* _Source text_:
········

The Giocond, is a portrait on wood of the wife of a Florentine, painted by Leonardo di ser Piero Da Vinci between 1503 and 1519 and displayed in the room of the Gioconda, Room 771.

It seems that a visit to the most famous museum in the world has no value if you do not stop for a few seconds to see Leonardo’s famous lady. If you’ve been there, you will have queued in the first-floor room and been kept away by security to see it behind thick glass. Yet even in that crowd we are there for a few moments to consciously admire (or perhaps not) the portrait of a young woman who lived 500 years ago in Florence. Admiration and frenzy, in the short time of taking a picture in the perhaps unique event of being there. On an evening visit to the Louvre, you may be lucky enough to see it without the crowds and you may have time to test the famous gaze that follows you everywhere. Leonardo perfectly calculated every effect of wonder. The penetrating gaze of the Mona Lisa captures ours from afar, with a perfect eye-shadow that is the envy of makeup artist. What is notoriously surprising for many is the small size of the portrait compared to the enormous fame. Now to explain the first myth.

Room of the Gioconda, Musée du Louvre. First floor. November 2019

Why so big yet so small?

The portrait is actually slightly smaller than its given measurements (only 77×53 cm). A half-length portrait of a woman in the foreground with a hilly landscape behind it. Leonardo thought of it as a close-up view. A private, intimate and deeply contemplative portrait. The dimensions are similar to real life; therefore a few seconds are not enough to grasp the deeper details, condensed on the canvas by the undisputed genius of the Renaissance.

Going back to the question. Why does this canvas attract more than 5 million visitors a year? And who is Mona Lisa? Surely over the centuries the mystery behind the Mona Lisa’s face has stratified. Art critics have expressed themselves copiously to find who the face belongs to. Leonardo’s famous contemporary biographer, Giorgio Vasari, had already identified her as Lisa Gherardini, wife of a Florentine silk merchant Francesco del Giocondo (and so named La Gioconda). Recent archival data have made it possible to trace the real woman’s profile and the events behind the portrait. Nevertheless, her identity is not essential to understand her eternal charm.

········

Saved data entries
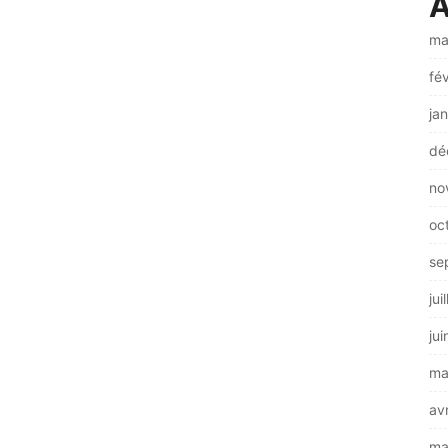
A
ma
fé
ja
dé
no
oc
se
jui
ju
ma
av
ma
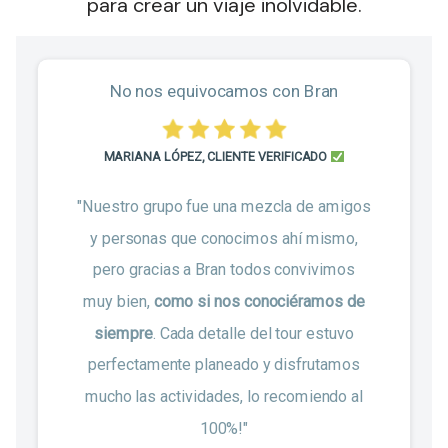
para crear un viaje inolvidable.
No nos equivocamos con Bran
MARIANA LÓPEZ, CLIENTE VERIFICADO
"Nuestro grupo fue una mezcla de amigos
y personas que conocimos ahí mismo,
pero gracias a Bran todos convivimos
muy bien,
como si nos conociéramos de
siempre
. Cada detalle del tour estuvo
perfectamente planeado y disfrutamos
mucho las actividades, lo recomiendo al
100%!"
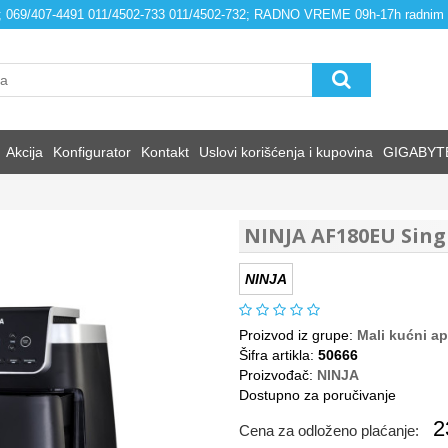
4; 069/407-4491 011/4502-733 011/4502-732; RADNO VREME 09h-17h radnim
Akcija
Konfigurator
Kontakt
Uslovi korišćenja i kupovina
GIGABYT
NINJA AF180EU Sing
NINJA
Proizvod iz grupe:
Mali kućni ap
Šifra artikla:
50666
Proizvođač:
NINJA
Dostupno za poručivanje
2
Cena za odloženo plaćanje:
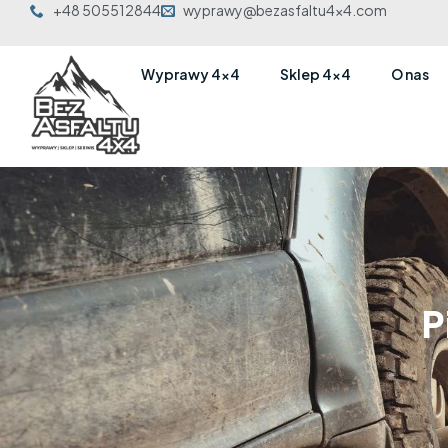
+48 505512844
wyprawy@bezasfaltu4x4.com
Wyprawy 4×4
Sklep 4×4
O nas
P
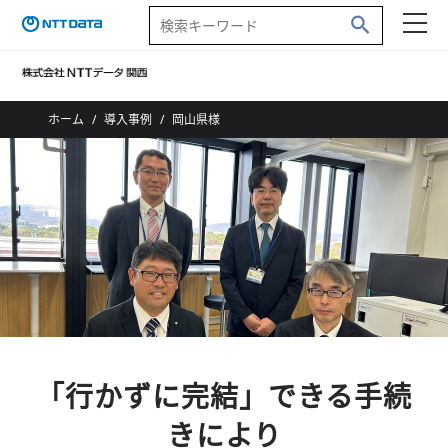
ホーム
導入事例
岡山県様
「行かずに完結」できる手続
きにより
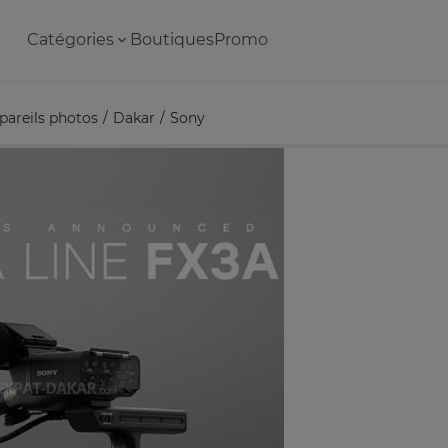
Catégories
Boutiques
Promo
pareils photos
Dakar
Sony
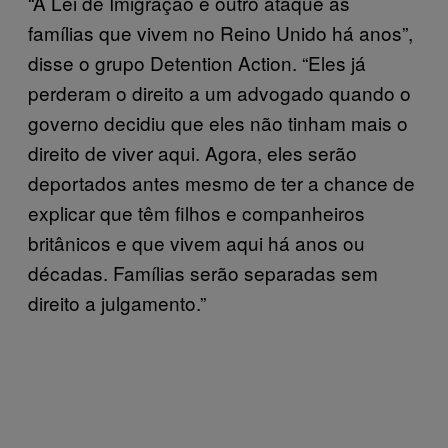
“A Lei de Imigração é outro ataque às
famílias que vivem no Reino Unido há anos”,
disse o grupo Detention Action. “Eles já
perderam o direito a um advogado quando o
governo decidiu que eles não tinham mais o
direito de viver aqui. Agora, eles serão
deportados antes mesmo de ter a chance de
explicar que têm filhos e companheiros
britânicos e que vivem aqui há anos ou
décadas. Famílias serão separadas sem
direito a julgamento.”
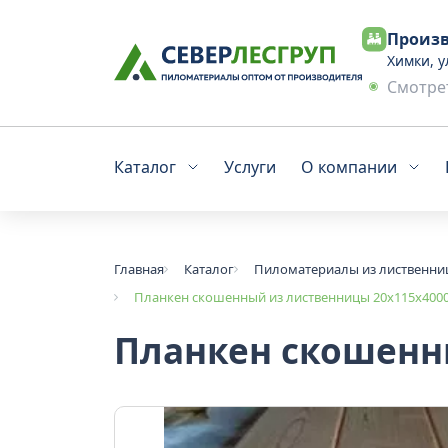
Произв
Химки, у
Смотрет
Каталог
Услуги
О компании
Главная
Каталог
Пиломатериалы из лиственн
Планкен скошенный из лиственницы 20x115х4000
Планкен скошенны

········

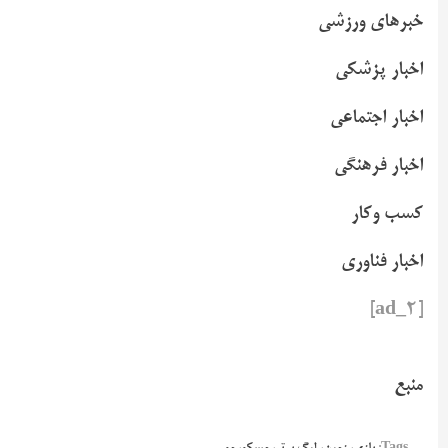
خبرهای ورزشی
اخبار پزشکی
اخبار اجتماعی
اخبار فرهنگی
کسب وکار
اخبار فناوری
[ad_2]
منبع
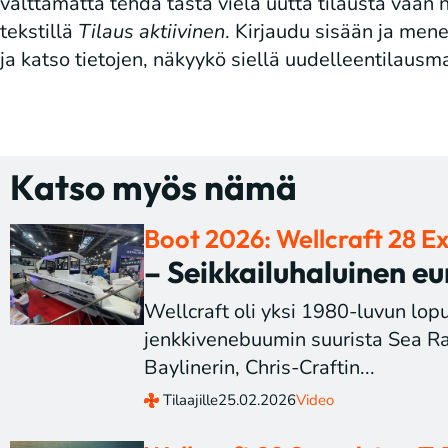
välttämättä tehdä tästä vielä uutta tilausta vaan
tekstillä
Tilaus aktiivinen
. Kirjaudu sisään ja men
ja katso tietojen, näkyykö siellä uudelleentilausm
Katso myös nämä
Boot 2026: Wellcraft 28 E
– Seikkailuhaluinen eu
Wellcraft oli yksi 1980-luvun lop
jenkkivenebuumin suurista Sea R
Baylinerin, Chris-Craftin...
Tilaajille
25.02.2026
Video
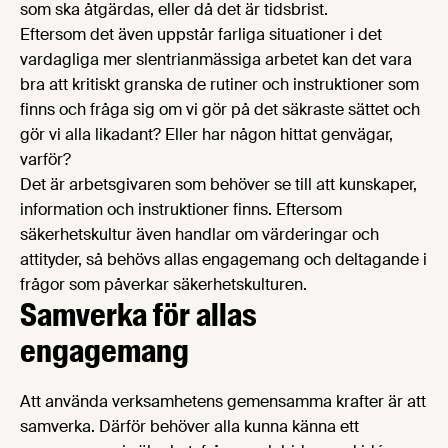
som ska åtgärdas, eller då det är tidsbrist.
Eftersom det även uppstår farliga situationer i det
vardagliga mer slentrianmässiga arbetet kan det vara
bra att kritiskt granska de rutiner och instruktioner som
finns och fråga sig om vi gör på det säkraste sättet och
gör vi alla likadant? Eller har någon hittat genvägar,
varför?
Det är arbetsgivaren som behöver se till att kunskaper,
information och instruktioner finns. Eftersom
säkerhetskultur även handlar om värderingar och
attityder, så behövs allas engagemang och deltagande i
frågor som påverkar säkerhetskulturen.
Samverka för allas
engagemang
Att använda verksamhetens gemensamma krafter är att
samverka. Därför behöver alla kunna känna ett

········

* _Required work_:
(1) In the Mona Lisa text, who did Giorgio Vasari identify the woman in the portrait as?
(2) Rewrite the Mona Lisa text between "Room of the Gioconda, Musée" and "of the Renaissance.", inclusive, putting "mountainous" in place of "hilly".

* _Answers by task_:
(1) Lisa Gherardini, wife of the Florentine silk merchant Francesco del Giocondo.

(2)
Room of the Gioconda, Musée du Louvre. First floor. November 2019

Why so big yet so small?

The portrait is actually slightly smaller than its given measurements (only 77×53 cm). A half-length portrait of a woman in the foreground with a mountainous landscape behind it. Leonardo thought of it as a close-up view. A private, intimate and deeply contemplative portrait. The dimensions are similar to real life; therefore a few seconds are not enough to grasp the deeper details, condensed on the canvas by the undisputed genius of the Renaissance.